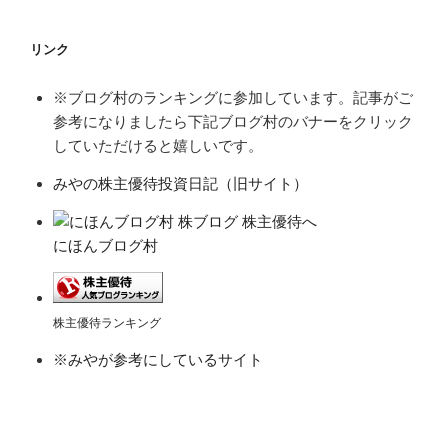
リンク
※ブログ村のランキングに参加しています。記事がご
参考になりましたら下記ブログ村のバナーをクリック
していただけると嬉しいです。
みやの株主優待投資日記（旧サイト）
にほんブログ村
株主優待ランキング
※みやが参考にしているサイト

WORK ORDER: For this exercise, copy the entries above exactly and skip any picture.

ANSWER AREA:
リンク
※ブログ村のランキングに参加しています。記事がご
参考になりましたら下記ブログ村のバナーをクリック
していただけると嬉しいです。
みやの株主優待投資日記（旧サイト）
にほんブログ村
株主優待ランキング
※みやが参考にしているサイト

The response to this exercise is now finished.